Mario Cuomo's parents, Andrea and Immacolata Cuomo, immigrated to the United States from Nocera Superiore and Tramonti, both in Campania, Italy; Andrea in 1926 and Immacolata in 1927. Matilda Raffa Cuomo's parents both immigrated to the United States from the area of Messina, in Sicily; Carmelo "Charles" Raffa arrived in New York in 1927, and Mary Raffa (née Gitto) in 1928.
- Mario Cuomo (June 15, 1932 – January 1, 2015), unsuccessful candidate for Lieutenant Governor of New York (1974); appointed New York Secretary of State by Governor Hugh Carey (1975–1978); unsuccessful candidate in 1977 Democratic primary for mayor of New York City (lost to Ed Koch); unsuccessful Liberal Party of New York candidate in general election for mayor of New York City (1977), again losing to Ed Koch; Lieutenant Governor of New York 1979–1982; Governor of New York (1983–1994); keynote speaker at the 1984 Democratic National Convention in San Francisco.
- Matilda Cuomo (born September 16, 1931), First Lady of New York (1983–1994); educator, proponent of New York State Mentoring Program, founder of Mentoring USA nonprofit organization, inducted into National Women's Hall of Fame in 2017. Daughter of Charles Raffa.
- Margaret Cuomo (born March 29, 1955) daughter of Matilda and Mario Cuomo, is a physician and radiologist; author and advocate of cancer prevention; co-founder of the Italian Language Foundation.
- Andrew Cuomo (born December 6, 1957), son of Mario and Matilda Cuomo; United States Secretary of Housing and Urban Development (1997–2001); New York State Attorney General (2007–2010); governor of New York (2011–2021). From 1990 to 2003, Andrew Cuomo was married to Kerry Kennedy, daughter of Robert F. Kennedy and Ethel Skakel. After Cuomo and Kennedy divorced, Cuomo dated Food Network host Sandra Lee from 2005 until September 2019. Andrew resigned as governor on August 24, 2021, in response to sexual harassment allegations. Unsuccessful independent candidate in 2025 election for mayor of New York City, having lost the Democratic primary and the general election to Zohran Mamdani.

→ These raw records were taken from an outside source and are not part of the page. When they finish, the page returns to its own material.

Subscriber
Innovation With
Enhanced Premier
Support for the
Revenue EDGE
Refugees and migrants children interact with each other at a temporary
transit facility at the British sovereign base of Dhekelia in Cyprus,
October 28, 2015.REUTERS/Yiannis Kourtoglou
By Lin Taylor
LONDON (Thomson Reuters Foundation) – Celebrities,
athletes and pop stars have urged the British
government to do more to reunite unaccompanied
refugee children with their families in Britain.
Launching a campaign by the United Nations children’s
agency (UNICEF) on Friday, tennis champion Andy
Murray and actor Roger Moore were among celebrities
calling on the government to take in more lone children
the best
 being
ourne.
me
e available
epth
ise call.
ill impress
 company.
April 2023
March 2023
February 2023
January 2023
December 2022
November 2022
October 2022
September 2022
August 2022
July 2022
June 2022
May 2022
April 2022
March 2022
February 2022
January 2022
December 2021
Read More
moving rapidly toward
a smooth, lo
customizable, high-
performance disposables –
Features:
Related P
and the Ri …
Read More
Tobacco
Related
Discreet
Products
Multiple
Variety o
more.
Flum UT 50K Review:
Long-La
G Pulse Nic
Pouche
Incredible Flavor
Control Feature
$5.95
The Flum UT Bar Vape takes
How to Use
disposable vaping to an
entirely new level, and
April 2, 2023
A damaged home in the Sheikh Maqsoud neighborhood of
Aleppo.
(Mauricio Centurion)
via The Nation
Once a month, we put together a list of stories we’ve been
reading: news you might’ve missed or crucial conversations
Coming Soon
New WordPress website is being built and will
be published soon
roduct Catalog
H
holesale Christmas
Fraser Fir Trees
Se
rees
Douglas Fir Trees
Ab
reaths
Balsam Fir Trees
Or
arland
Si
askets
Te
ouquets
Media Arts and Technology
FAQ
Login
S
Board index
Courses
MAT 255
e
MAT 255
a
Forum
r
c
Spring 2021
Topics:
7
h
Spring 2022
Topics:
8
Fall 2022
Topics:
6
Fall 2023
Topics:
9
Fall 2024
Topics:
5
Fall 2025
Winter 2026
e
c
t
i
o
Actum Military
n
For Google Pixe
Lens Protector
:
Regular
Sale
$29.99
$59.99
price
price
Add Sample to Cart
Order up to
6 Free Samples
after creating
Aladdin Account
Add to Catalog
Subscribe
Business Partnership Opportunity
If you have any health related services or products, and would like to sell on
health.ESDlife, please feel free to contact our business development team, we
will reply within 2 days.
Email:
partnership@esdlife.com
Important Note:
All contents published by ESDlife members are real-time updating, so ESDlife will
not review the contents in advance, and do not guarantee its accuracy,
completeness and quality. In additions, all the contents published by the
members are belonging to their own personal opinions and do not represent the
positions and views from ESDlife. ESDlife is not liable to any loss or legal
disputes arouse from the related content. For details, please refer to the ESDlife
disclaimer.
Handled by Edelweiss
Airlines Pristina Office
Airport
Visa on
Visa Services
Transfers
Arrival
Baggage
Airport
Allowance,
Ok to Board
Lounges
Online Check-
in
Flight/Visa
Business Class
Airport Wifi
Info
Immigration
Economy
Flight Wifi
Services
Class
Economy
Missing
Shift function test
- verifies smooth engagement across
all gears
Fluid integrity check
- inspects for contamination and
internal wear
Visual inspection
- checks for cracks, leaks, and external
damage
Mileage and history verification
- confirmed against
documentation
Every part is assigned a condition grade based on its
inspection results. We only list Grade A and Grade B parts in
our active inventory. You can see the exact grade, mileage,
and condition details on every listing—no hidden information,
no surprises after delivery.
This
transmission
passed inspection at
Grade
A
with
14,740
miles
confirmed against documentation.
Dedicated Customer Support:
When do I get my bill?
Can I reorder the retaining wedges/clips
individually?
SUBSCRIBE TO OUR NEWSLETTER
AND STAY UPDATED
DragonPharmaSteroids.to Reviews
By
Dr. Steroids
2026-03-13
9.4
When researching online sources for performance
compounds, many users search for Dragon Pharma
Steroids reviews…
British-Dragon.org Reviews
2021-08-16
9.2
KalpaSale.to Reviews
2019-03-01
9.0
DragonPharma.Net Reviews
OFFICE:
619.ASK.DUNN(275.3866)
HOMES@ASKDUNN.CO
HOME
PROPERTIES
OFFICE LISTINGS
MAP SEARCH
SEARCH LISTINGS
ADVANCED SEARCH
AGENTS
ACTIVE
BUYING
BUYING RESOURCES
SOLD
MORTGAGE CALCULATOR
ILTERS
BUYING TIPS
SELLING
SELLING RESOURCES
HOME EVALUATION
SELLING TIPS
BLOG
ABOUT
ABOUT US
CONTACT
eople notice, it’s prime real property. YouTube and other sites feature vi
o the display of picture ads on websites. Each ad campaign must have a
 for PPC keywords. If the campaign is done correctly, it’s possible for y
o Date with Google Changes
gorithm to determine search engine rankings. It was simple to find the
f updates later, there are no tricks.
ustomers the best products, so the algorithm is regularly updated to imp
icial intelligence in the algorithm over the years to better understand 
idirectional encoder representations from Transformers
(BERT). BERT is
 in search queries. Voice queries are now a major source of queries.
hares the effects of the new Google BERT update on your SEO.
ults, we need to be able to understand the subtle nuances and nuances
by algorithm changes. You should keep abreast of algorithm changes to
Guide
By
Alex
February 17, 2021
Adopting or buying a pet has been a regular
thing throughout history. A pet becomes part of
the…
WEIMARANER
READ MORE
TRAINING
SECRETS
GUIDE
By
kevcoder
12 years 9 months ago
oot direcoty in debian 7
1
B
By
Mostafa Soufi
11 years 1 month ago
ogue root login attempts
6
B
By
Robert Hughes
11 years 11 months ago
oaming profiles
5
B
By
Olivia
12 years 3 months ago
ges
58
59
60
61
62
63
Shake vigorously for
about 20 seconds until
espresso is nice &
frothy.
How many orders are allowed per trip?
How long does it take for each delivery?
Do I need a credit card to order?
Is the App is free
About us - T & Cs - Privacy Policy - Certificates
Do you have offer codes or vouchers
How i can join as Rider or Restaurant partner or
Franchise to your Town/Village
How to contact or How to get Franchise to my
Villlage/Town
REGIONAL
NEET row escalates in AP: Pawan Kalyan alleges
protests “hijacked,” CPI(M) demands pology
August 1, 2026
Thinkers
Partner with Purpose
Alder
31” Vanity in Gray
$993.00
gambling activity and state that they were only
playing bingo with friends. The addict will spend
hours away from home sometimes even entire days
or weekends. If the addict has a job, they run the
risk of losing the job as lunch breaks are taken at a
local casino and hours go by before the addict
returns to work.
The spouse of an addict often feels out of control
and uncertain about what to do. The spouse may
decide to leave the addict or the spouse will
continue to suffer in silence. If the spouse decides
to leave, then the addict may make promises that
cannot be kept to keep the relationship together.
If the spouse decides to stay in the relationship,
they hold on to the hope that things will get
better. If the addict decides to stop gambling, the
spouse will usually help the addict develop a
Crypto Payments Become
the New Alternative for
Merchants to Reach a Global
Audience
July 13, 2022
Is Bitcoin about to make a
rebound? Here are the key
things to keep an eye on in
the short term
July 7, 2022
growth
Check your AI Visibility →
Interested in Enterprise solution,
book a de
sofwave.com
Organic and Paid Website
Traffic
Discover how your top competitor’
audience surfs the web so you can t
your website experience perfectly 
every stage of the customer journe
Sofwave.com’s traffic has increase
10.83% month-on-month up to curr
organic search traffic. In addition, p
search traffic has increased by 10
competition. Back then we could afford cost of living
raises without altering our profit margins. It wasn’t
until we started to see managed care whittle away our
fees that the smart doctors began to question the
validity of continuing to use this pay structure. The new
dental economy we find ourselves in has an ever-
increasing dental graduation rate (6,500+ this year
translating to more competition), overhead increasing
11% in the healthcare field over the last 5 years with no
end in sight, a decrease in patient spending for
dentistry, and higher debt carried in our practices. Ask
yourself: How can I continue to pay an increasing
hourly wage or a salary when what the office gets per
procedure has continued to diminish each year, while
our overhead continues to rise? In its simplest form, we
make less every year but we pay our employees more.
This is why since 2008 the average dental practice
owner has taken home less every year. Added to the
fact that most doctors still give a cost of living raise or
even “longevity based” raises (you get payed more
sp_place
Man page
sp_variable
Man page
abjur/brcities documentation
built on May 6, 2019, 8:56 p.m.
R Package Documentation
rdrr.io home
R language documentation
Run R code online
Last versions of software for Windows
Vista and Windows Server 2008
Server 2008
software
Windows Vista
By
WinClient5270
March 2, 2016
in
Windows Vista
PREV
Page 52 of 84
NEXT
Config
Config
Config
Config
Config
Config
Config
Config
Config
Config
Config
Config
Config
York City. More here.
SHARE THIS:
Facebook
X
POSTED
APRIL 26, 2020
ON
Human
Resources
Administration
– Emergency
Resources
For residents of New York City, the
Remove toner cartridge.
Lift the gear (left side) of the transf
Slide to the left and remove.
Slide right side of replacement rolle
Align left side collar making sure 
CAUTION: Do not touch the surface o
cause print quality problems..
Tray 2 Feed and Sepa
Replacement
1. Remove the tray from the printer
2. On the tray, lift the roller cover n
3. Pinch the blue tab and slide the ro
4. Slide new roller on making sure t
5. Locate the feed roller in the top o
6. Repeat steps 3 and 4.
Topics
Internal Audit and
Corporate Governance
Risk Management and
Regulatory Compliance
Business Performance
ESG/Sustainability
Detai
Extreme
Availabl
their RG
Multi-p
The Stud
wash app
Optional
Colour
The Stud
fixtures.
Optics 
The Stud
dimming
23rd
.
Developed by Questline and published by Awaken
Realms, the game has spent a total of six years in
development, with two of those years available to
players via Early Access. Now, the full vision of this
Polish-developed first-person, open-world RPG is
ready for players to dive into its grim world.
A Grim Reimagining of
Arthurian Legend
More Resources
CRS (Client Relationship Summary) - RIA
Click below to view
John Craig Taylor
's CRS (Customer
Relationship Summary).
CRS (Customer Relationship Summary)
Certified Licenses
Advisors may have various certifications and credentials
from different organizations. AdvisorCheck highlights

- Maria Cuomo Cole (born 1960), daughter of Matilda and Mario Cuomo, producer of social impact films at Cuomo Cole Productions, chairwoman of the charitable foundation Help USA, married to Kenneth Cole, a New York fashion designer.
- Madeline Cuomo (born 1964), daughter of Matilda and Mario Cuomo, attorney, specializing in matrimonial law, graduate of Albany Law School.
- Christopher Cuomo (born August 9, 1970), son of Mario Cuomo and Matilda Cuomo; anchor and host of Cuomo on NewsNation; former CNN anchor; former host of Cuomo Prime Time evening news program; former ABC News chief law and justice correspondent; former news anchor for Good Morning America; co-anchor for ABC's 20/20; winner of six national Emmys. On December 4, 2021, Chris was fired from CNN due to violations of journalism ethics and standards involving his brother Andrew's political position in addition to allegations of sexual misconduct.